In this issue (11 sections)
In Issue 6, we built memory — the agent remembers search results. Now we tackle a subtle but critical problem: how do you order those results?
User says: “Show me the best laptop under $1000.”
Best by what? Cheapest? Best rated? Best battery? Fastest CPU? Best display?
We returned results sorted by created_at (newest first). The user expected “best value.” They left frustrated.
In this issue:
- Why “best” is ambiguous (and how to define it)
- Sortable field registry (preferred direction per field)
- JSONB sorting (the SQL expression nightmare)

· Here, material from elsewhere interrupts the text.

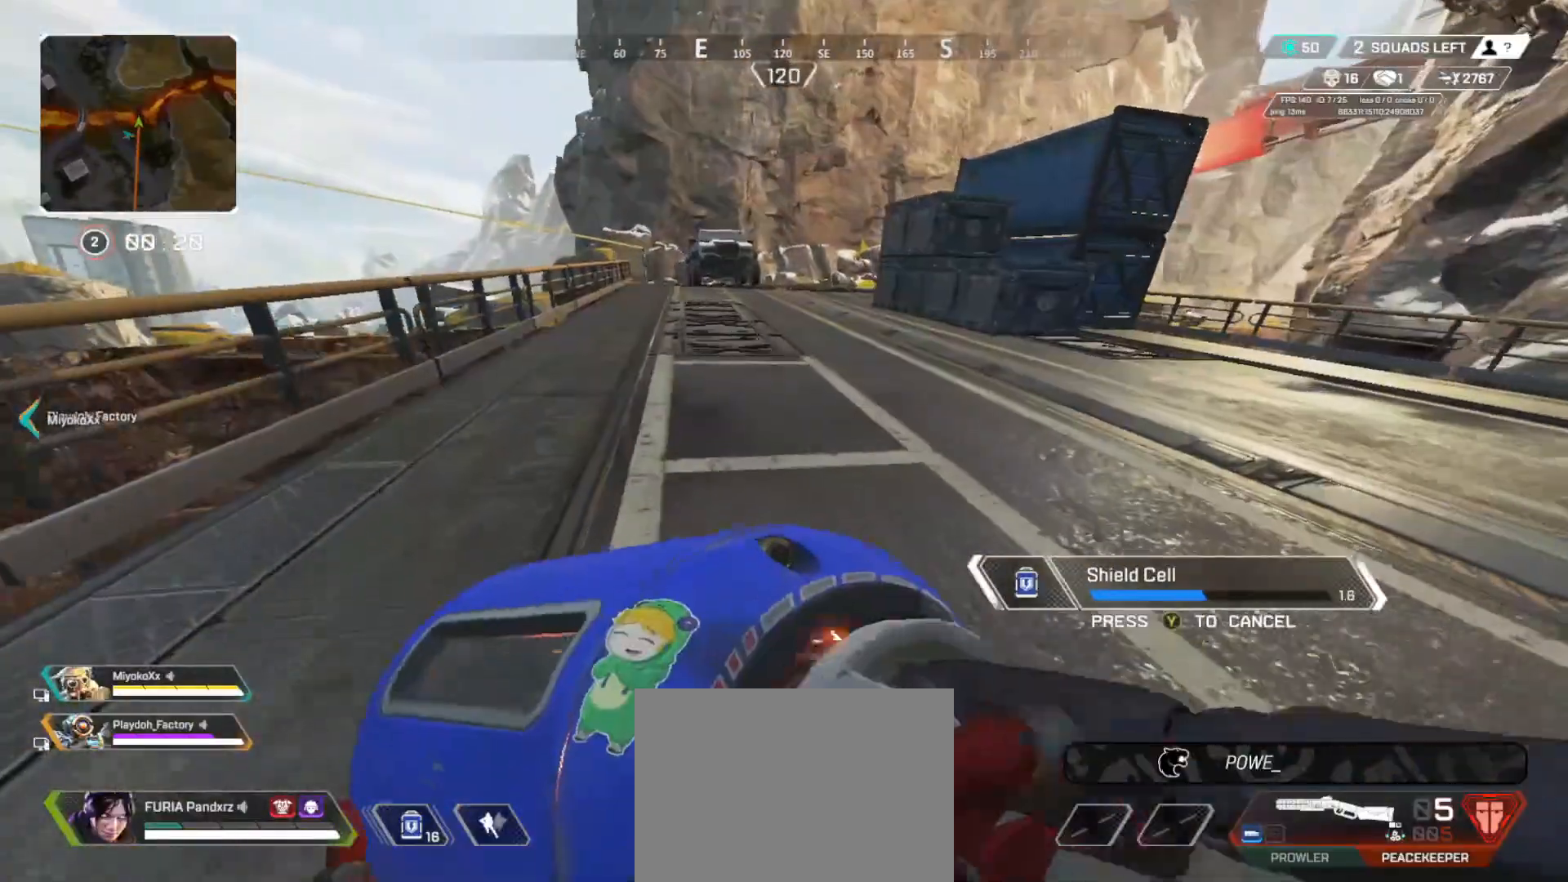
{"buttons": [], "left_stick": "up", "right_stick": "center", "button_events": []}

- LLM-inferred sorting from keywords
History Anchor: Statistical Machine Translation to Transformers
Ranking search results is one of the oldest problems in information retrieval. TF-IDF (1972) and BM25 ranked by keyword frequency. Learning-to-Rank (2000s) used ML models trained on click data. LLMs add a new capability: inferring sort intent from natural language (“best” becomes rating DESC, “cheapest” becomes price ASC). The sortable field registry bridges the semantic gap between what users say and what SQL can execute.
The Disasters
Disaster 1: The “Best” Ambiguity
USER: "Show me the best laptop under $1000"
WHAT IS "BEST"?
• Cheapest? ($699)
• Best rated? (4.8 stars)
• Best battery? (12 hours)
• Fastest CPU? (i7-12700H)
• Best screen? (4K OLED)
BOT RETURNED: Sorted by created_at (newest first) ❌
The user asked for “best.” We had no definition of what “best” means for laptops. So we defaulted to creation date. Useless.
Why it happened: No component-specific default sort. No definition of what “best” means for this product category.
Disaster 2: The JSONB Nightmare
USER: "Show me the cheapest options"
↓
PRICE STORED IN JSONB: {"unit_price": 899, "bulk_price": 799, "currency": "USD"}
↓
QUERY: ORDER BY pricing ❌
↓
RESULT:
1. {"unit_price": 100.00} ← "1" comes first alphabetically
2. {"unit_price": 899.00} ← "8" comes next
3. {"unit_price": 9.99} ← "9" comes last!
$9.99 came last instead of first because JSONB sorts as text, not numbers. Lexicographically, “1” < “8” < “9”, so $100.00 sorts before $9.99.
Why it happened: JSONB needs explicit SQL expressions with type casting. ORDER BY pricing sorts the JSON string, not the numeric value inside.
Disaster 3: The Direction Confusion
USER: "Show me MOSFETs with best Rds(on)"
↓
BOT SORTED: Highest Rds first (DESC) ❌
• 0.5Ω
• 0.1Ω
• 0.05Ω ← This is actually best!
↓
CORRECT: Lowest Rds first (ASC) - lower resistance is better
For most metrics, higher is better (rating, battery life). For Rds(on), lower is better. The bot assumed DESC.
Why it happened: No preferred direction defined per field. The system didn’t know that for r_ds_on, ASC is “best.”
The Pattern
Sorting needs explicit definitions: what fields are sortable, what 'best' means for each field, and how to handle JSONB with SQL expressions.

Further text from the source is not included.